Leichtfertige Steuerverkürzung bei Kaufleuten

Ein aktuelles Urteil des Bundesfinanzhofs setzt sich insbesondere mit der Frage auseinander, welche Anforderungen bei Prüfung der Leichtfertigkeit an Kaufleute zu stellen sind. 

Auslöser war Unterbleiben einer grunderwerbsteuerlichen Anzeige 

Im zugrunde liegenden Fall bekam der Sohn von seinen Eltern in mehreren Tranchen alle Anteile an einer grundbesitzenden GmbH geschenkt. Keiner der Beteiligten zeigte den Vorgang ordnungsgemäß beim Finanzamt an, obwohl der Notar darauf hinwies, dass unter gewissen Voraussetzungen eine Grunderwerbsteuerpflicht bestehen könne. 

Mehrere Jahre später erlangte das Finanzamt Kenntnis von dem grunderwerbsteuerlich relevanten Vorgang und setzte Grunderwerbsteuer fest. Da nur die verlängerte Festsetzungsfrist bei Vorliegen einer leichtfertigen Steuerverkürzung diese Steuerfestsetzung erlaubte, kam es entscheidend darauf an, ob dem Sohn leichtfertiges Handeln vorzuwerfen war. 

 

Kriterien der Leichtfertigkeit 

Wer einer Anzeigepflicht nicht nachkommt, lässt im Allgemeinen Finanzbehörden pflichtwidrig über steuerlich erhebliche Tatsachen in Unkenntnis und kann deshalb grundsätzlich eine leichtfertige Steuerverkürzung begehen. 

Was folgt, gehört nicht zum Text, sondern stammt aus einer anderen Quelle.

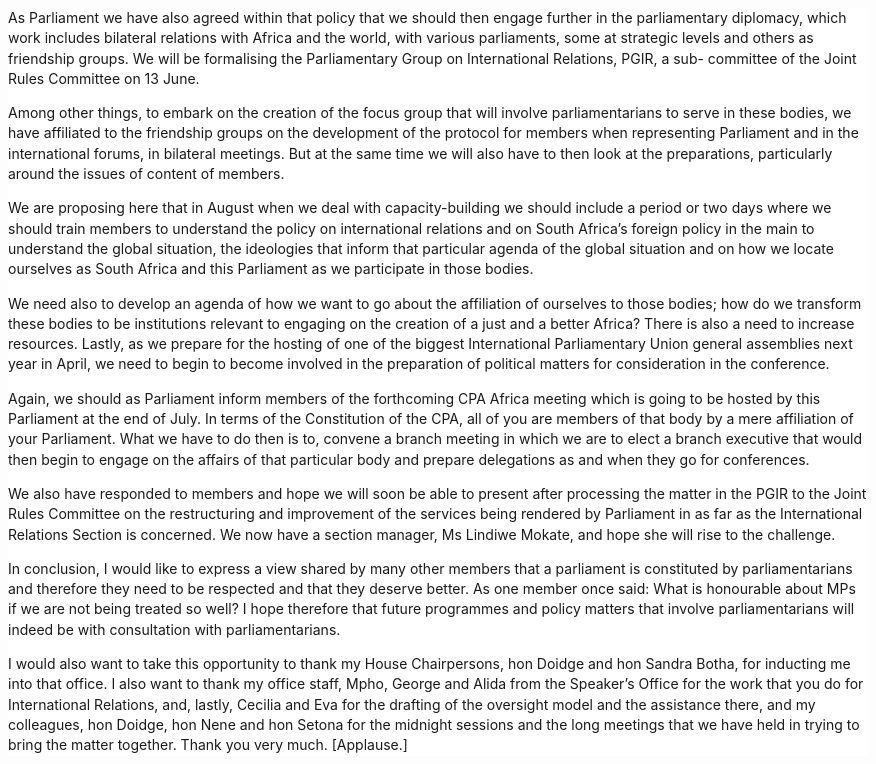 As Parliament we have also agreed within that policy that we should then
engage further in the parliamentary diplomacy, which work includes
bilateral relations with Africa and the world, with various parliaments,
some at strategic levels and others as friendship groups. We will be
formalising the Parliamentary Group on International Relations, PGIR, a sub-
committee of the Joint Rules Committee on 13 June.

Among other things, to embark on the creation of the focus group that will
involve parliamentarians to serve in these bodies, we have affiliated to
the friendship groups on the development of the protocol for members when
representing Parliament and in the international forums, in bilateral
meetings. But at the same time we will also have to then look at the
preparations, particularly around the issues of content of members.

We are proposing here that in August when we deal with capacity-building we
should include a period or two days where we should train members to
understand the policy on international relations and on South Africa’s
foreign policy in the main to understand the global situation, the
ideologies that inform that particular agenda of the global situation and
on how we locate ourselves as South Africa and this Parliament as we
participate in those bodies.

We need also to develop an agenda of how we want to go about the
affiliation of ourselves to those bodies; how do we transform these bodies
to be institutions relevant to engaging on the creation of a just and a
better Africa? There is also a need to increase resources.
Lastly, as we prepare for the hosting of one of the biggest International
Parliamentary Union general assemblies next year in April, we need to begin
to become involved in the preparation of political matters for
consideration in the conference.

Again, we should as Parliament inform members of the forthcoming CPA Africa
meeting which is going to be hosted by this Parliament at the end of July.
In terms of the Constitution of the CPA, all of you are members of that
body by a mere affiliation of your Parliament. What we have to do then is
to, convene a branch meeting in which we are to elect a branch executive
that would then begin to engage on the affairs of that particular body and
prepare delegations as and when they go for conferences.

We also have responded to members and hope we will soon be able to present
after processing the matter in the PGIR to the Joint Rules Committee on the
restructuring and improvement of the services being rendered by Parliament
in as far as the International Relations Section is concerned. We now have
a section manager, Ms Lindiwe Mokate, and hope she will rise to the
challenge.

In conclusion, I would like to express a view shared by many other members
that a parliament is constituted by parliamentarians and therefore they
need to be respected and that they deserve better. As one member once said:
What is honourable about MPs if we are not being treated so well? I hope
therefore that future programmes and policy matters that involve
parliamentarians will indeed be with consultation with parliamentarians.

I would also want to take this opportunity to thank my House Chairpersons,
hon Doidge and hon Sandra Botha, for inducting me into that office. I also
want to thank my office staff, Mpho, George and Alida from the Speaker’s
Office for the work that you do for International Relations, and, lastly,
Cecilia and Eva for the drafting of the oversight model and the assistance
there, and my colleagues, hon Doidge, hon Nene and hon Setona for the
midnight sessions and the long meetings that we have held in trying to
bring the matter together. Thank you very much. [Applause.]
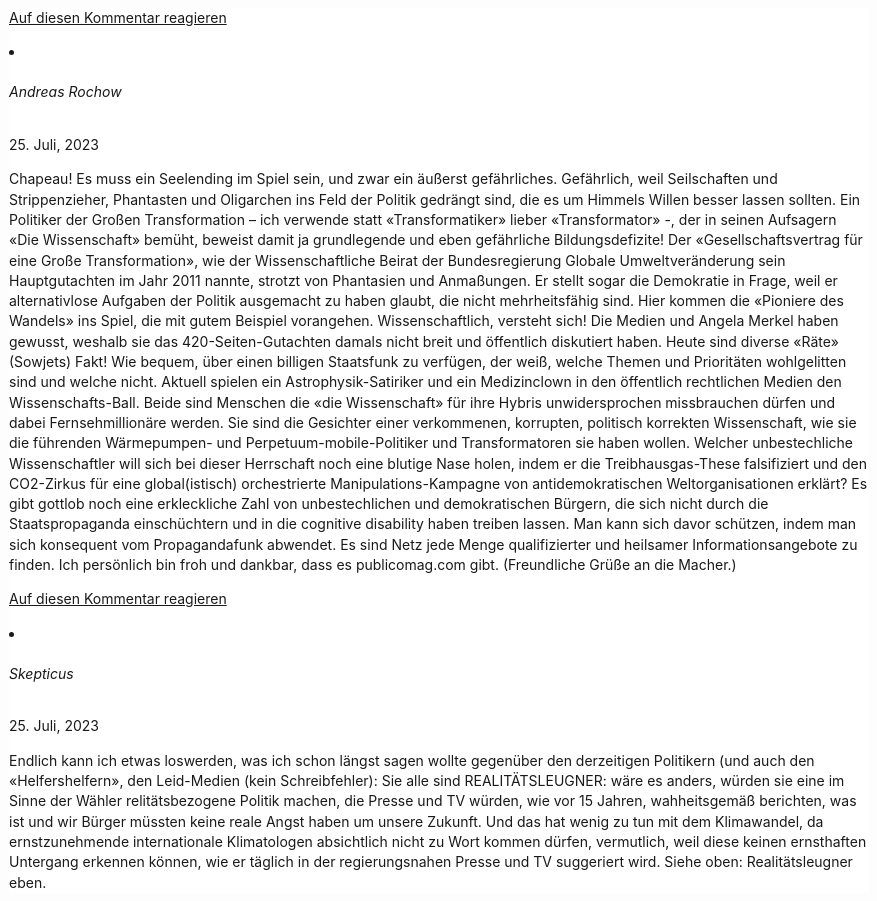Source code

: <a rel="nofollow" class="comment-reply-link" href="#comment-119948" data-commentid="119948" data-postid="17558" data-belowelement="comment-119948" data-respondelement="respond" data-replyto="Antworte auf pantau" aria-label="Antworte auf pantau">Auf diesen Kommentar reagieren</a> 


</li>
</ul>
</li>
<li class="comment odd alt thread-even depth-1 clearfix" id="li-comment-119907">
<h6 class="author">Andreas Rochow</h6> <span class="date">25. Juli, 2023</span>



Chapeau! Es muss ein Seelending im Spiel sein, und zwar ein äußerst gefährliches. Gefährlich, weil Seilschaften und Strippenzieher, Phantasten und Oligarchen ins Feld der Politik gedrängt sind, die es um Himmels Willen besser lassen sollten. Ein Politiker der Großen Transformation &#8211; ich verwende statt «Transformatiker» lieber «Transformator» -, der in seinen Aufsagern «Die Wissenschaft» bemüht, beweist damit ja grundlegende und eben gefährliche Bildungsdefizite! Der «Gesellschaftsvertrag für eine Große Transformation», wie der Wissenschaftliche Beirat der Bundesregierung Globale Umweltveränderung sein Hauptgutachten im Jahr 2011 nannte, strotzt von Phantasien und Anmaßungen. Er stellt sogar die Demokratie in Frage, weil er alternativlose Aufgaben der Politik ausgemacht zu haben glaubt, die nicht mehrheitsfähig sind. Hier kommen die «Pioniere des Wandels» ins Spiel, die mit gutem Beispiel vorangehen. Wissenschaftlich, versteht sich! Die Medien und Angela Merkel haben gewusst, weshalb sie das 420-Seiten-Gutachten damals nicht breit und öffentlich diskutiert haben. Heute sind diverse «Räte» (Sowjets) Fakt! Wie bequem, über einen billigen Staatsfunk zu verfügen, der weiß, welche Themen und Prioritäten wohlgelitten sind und welche nicht. Aktuell spielen ein Astrophysik-Satiriker und ein Medizinclown in den öffentlich rechtlichen Medien den Wissenschafts-Ball. Beide sind Menschen die «die Wissenschaft» für ihre Hybris unwidersprochen missbrauchen dürfen und dabei Fernsehmillionäre werden. Sie sind die Gesichter einer verkommenen, korrupten, politisch korrekten Wissenschaft, wie sie die führenden Wärmepumpen- und Perpetuum-mobile-Politiker und Transformatoren sie haben wollen. Welcher unbestechliche Wissenschaftler will sich bei dieser Herrschaft noch eine blutige Nase holen, indem er die Treibhausgas-These falsifiziert und den CO2-Zirkus für eine global(istisch) orchestrierte Manipulations-Kampagne von antidemokratischen Weltorganisationen erklärt? Es gibt gottlob noch eine erkleckliche Zahl von unbestechlichen und demokratischen Bürgern, die sich nicht durch die Staatspropaganda einschüchtern und in die cognitive disability haben treiben lassen. Man kann sich davor schützen, indem man sich konsequent vom Propagandafunk abwendet. Es sind Netz jede Menge qualifizierter und heilsamer Informationsangebote zu finden. Ich persönlich bin froh und dankbar, dass es publicomag.com gibt. (Freundliche Grüße an die Macher.)

<a rel="nofollow" class="comment-reply-link" href="#comment-119907" data-commentid="119907" data-postid="17558" data-belowelement="comment-119907" data-respondelement="respond" data-replyto="Antworte auf Andreas Rochow" aria-label="Antworte auf Andreas Rochow">Auf diesen Kommentar reagieren</a> 


</li>
<li class="comment even thread-odd thread-alt depth-1 clearfix" id="li-comment-119908">
<h6 class="author">Skepticus</h6> <span class="date">25. Juli, 2023</span>



Endlich kann ich etwas loswerden, was ich schon längst sagen wollte gegenüber den derzeitigen Politikern (und auch den «Helfershelfern», den Leid-Medien (kein Schreibfehler): Sie alle sind REALITÄTSLEUGNER: wäre es anders, würden sie eine im Sinne der Wähler relitätsbezogene Politik machen, die Presse und TV würden, wie vor 15 Jahren, wahheitsgemäß berichten, was ist und wir Bürger müssten keine reale Angst haben um unsere Zukunft. Und das hat wenig zu tun mit dem Klimawandel, da ernstzunehmende internationale Klimatologen absichtlich nicht zu Wort kommen dürfen, vermutlich, weil diese keinen ernsthaften Untergang erkennen können, wie er täglich in der regierungsnahen Presse und TV suggeriert wird. Siehe oben: Realitätsleugner eben.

Leichtfertigkeit bedeutet einen erheblichen Grad an Fahrlässigkeit. Ein derartiges Verschulden liegt vor, wenn ein Steuerpflichtiger nach den Gegebenheiten des Einzelfalls und seinen individuellen Fähigkeiten in der Lage gewesen wäre, den aus den einschlägigen gesetzlichen Regelungen sich im konkreten Fall ergebenden Sorgfaltspflichten zu genügen. 

Erkundigungen bei Auskunftspersonen 

Bei Prüfung der Leichtfertigkeit ist zunächst zu berücksichtigen, dass sich der Steuerpflichtige bei rechtlichen Zweifeln über seine steuerlichen Pflichten bei qualifizierten Auskunftspersonen zu erkundigen hat. 

Höhere Anforderungen bei Kaufleuten und ihrem kaufmännischen Tätigkeitskreis

Zu beachten sind immer Ausbildung, Tätigkeit und Stellung des Steuerpflichtigen. Der Erfahrungssatz, dass Kaufleute regelmäßig weitergehende Fähigkeiten als Nichtkaufleute besitzen, ist lediglich eine Ausprägung des Grundsatzes, dass auf die individuellen Fähigkeiten abzustellen ist. Der Umstand, dass ein Steuerpflichtiger über eine bestimmte Ausbildung oder Stellung verfügt, hat Indizwirkung, kann für sich genommen aber noch nicht die Leichtfertigkeit begründen. Es sind vielmehr die persönlichen Fähigkeiten des Steuerpflichtigen im Bereich der betreffenden Steuern zu bewerten. Irrelevant ist, ob privates oder geschäftliches Handeln vorliegt. 

Materiell-rechtlicher Kaufmannsbegriff maßgeblich 

Der Bundesfinanzhof stellt mit diesem Urteil klar, dass kein rein formeller Kaufmannsbegriff gilt. Lediglich aus der formalen Qualifikation (z.B. akademischer Grad) können keine erhöhten Sorgfaltsanforderungen abgeleitet werden. Es ist vielmehr erforderlich, bei den Anforderungen Ausbildung und Tätigkeit des Steuerpflichtigen zu berücksichtigen.